What this task involves. Pull out each line in the items below that contains the word "нержавеющая", and list those lines in order.

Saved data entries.
• • • • •
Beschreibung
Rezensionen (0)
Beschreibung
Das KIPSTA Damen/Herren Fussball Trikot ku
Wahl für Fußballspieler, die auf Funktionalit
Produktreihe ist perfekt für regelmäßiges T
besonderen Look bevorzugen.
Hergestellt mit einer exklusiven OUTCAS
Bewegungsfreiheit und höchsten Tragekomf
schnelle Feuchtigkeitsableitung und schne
• • • • •
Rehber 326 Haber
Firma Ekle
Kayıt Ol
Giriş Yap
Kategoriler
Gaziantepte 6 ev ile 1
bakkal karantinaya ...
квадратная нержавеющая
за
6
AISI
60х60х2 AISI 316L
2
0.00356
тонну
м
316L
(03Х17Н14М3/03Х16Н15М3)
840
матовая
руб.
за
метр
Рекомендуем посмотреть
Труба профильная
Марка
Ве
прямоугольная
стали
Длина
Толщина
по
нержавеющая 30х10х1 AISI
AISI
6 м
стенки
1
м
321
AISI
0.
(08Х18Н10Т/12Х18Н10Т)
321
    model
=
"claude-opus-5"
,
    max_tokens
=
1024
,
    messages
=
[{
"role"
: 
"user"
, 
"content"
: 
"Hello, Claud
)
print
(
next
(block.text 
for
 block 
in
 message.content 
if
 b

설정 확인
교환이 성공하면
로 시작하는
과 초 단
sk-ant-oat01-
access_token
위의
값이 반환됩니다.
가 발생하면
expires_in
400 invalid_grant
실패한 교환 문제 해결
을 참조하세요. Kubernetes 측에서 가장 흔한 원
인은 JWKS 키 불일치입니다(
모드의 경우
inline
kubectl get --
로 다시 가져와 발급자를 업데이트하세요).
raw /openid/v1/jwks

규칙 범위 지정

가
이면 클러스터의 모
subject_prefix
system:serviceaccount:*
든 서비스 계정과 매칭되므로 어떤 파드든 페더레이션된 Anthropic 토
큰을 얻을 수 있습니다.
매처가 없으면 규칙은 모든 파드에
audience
• • • • •
The answer.
квадратная нержавеющая
нержавеющая 30х10х1 AISI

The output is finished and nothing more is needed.